Here I'm receiving an HTTP request (very naively represented) that has at least one content_length attribute and one data attribute. The first should contain the length of the data field, in a number of bytes, while the second will be a vector of bytes. Let's suppose we don't have the len() function in that data field, and that we trust the content_length attribute. What if somebody were to send us an invalid request with a bigger content_length than the actual length of the content? The compiler wouldn't know this in advance because the request originated at runtime from a TCP connection, but again, Rust must always be memory-safe (unless working in an unsafe scope, which is not the case).

Well, what happens is that the index operation has two parts.

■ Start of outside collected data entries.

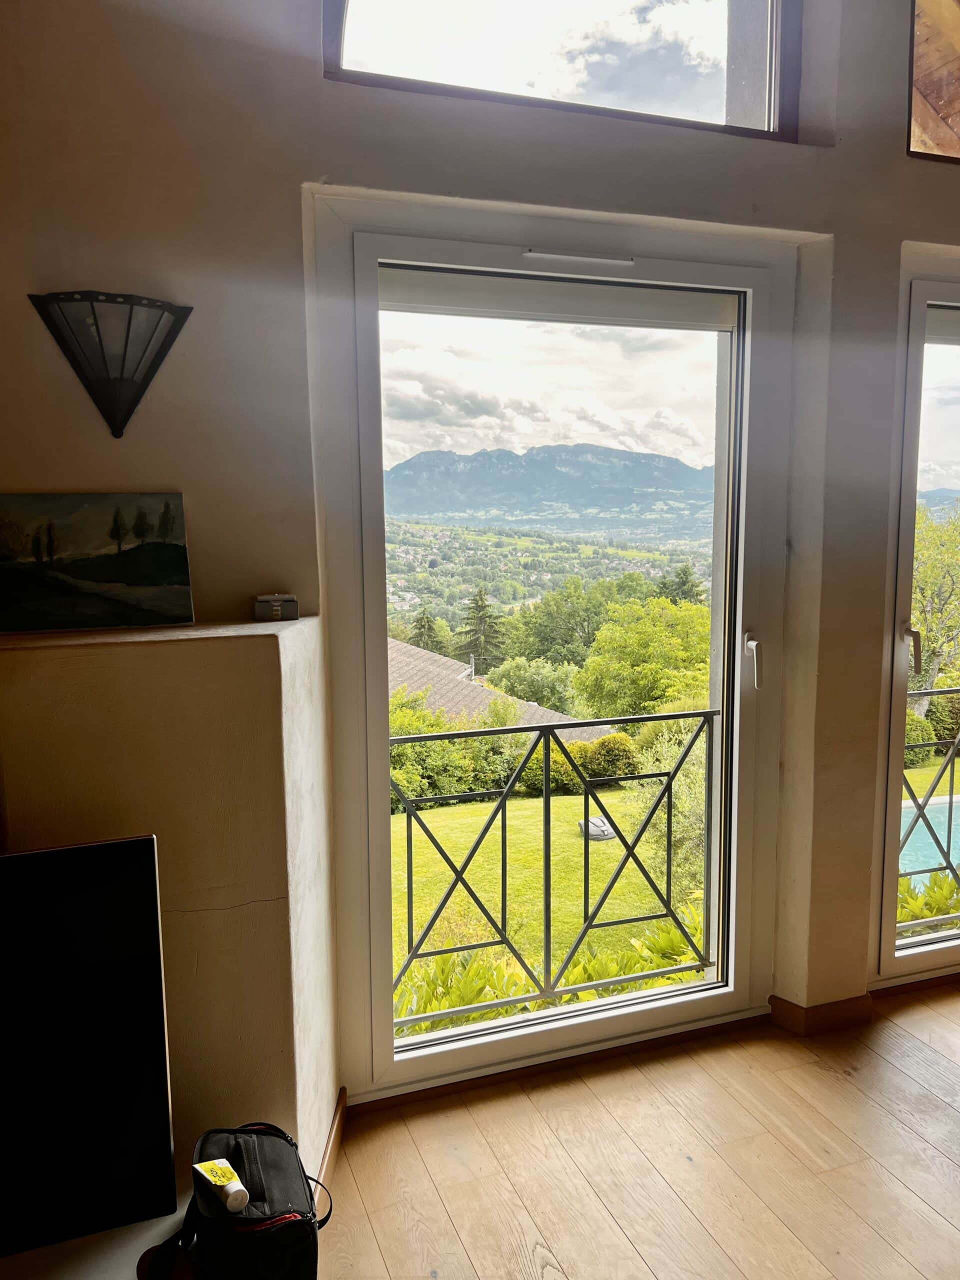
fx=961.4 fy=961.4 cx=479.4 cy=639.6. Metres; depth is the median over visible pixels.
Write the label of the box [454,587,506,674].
conifer tree
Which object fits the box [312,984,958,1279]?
wooden floor
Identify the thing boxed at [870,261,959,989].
glass door
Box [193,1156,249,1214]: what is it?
tube
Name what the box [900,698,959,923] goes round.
balcony railing
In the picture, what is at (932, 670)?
tree
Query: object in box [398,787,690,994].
lawn
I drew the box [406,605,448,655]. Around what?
conifer tree
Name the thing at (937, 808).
swimming pool
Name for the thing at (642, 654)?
tree
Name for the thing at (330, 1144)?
baseboard
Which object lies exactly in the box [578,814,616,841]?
robotic lawn mower
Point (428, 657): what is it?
house roof
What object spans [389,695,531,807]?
hedge
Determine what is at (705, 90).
upper window
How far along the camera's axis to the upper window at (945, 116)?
2.67 m
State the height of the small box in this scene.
0.058 m
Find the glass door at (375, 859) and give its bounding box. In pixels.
[310,204,799,1101]
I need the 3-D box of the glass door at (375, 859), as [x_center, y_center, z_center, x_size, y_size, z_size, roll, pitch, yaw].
[0.249,0.084,2.502,1.228,2.156,0.160,-3,8,-19]
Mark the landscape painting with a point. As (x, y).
(96, 568)
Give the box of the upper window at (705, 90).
[320,0,803,141]
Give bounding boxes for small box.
[252,592,298,621]
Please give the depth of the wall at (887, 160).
2.17 m
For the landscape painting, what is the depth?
1.90 m
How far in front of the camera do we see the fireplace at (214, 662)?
1.83 m
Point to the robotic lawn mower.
(594, 821)
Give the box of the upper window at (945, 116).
[907,0,959,164]
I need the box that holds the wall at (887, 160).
[0,1,959,1138]
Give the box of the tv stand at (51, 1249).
[0,1198,192,1279]
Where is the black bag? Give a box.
[143,1121,328,1279]
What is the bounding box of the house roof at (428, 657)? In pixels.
[385,638,611,742]
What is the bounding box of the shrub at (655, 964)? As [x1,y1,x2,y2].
[394,901,712,1038]
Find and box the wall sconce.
[29,290,192,438]
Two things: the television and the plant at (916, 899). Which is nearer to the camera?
the television
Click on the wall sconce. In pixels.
(130, 315)
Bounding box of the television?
[0,833,177,1260]
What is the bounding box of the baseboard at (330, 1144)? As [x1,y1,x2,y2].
[312,1087,346,1200]
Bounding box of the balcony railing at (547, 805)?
[387,707,717,1030]
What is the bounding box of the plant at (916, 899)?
[896,869,959,936]
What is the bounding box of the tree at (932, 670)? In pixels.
[907,506,959,719]
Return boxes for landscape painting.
[0,491,195,636]
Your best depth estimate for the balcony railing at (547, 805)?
2.98 m
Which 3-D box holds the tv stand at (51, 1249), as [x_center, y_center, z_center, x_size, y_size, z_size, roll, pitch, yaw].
[-0.981,1.199,1.391,1.183,0.342,0.533,-3,8,-19]
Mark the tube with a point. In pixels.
(233, 1184)
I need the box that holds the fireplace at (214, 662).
[0,614,337,1205]
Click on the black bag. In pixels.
(280, 1171)
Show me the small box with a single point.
(275, 609)
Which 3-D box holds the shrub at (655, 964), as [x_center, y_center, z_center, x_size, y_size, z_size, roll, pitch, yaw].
[0.248,1.769,4.197,3.123,1.201,0.972,-3,8,-19]
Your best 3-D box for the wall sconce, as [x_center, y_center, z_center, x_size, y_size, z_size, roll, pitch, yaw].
[-0.720,-0.536,1.901,0.312,0.274,0.133,-3,8,-19]
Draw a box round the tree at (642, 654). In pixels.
[572,597,713,720]
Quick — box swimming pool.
[899,793,959,888]
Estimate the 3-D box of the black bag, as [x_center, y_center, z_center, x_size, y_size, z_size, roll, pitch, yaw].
[-0.405,1.020,1.676,0.278,0.324,0.377,-3,8,-19]
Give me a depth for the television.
1.47 m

First, it checks the bounds of the slice, and if the index is fine, it will return the element; if not, it will panic. And yes, it does this for every indexing operation. So in this case, if the request is a valid request with a supposed 1 million bytes (1 MB), it will compare the index to the length of the vector 1 million times. That is at least 2 million extra instructions (the comparison and the branching for each, at least). That becomes much less efficient than the equivalent C/C++ code.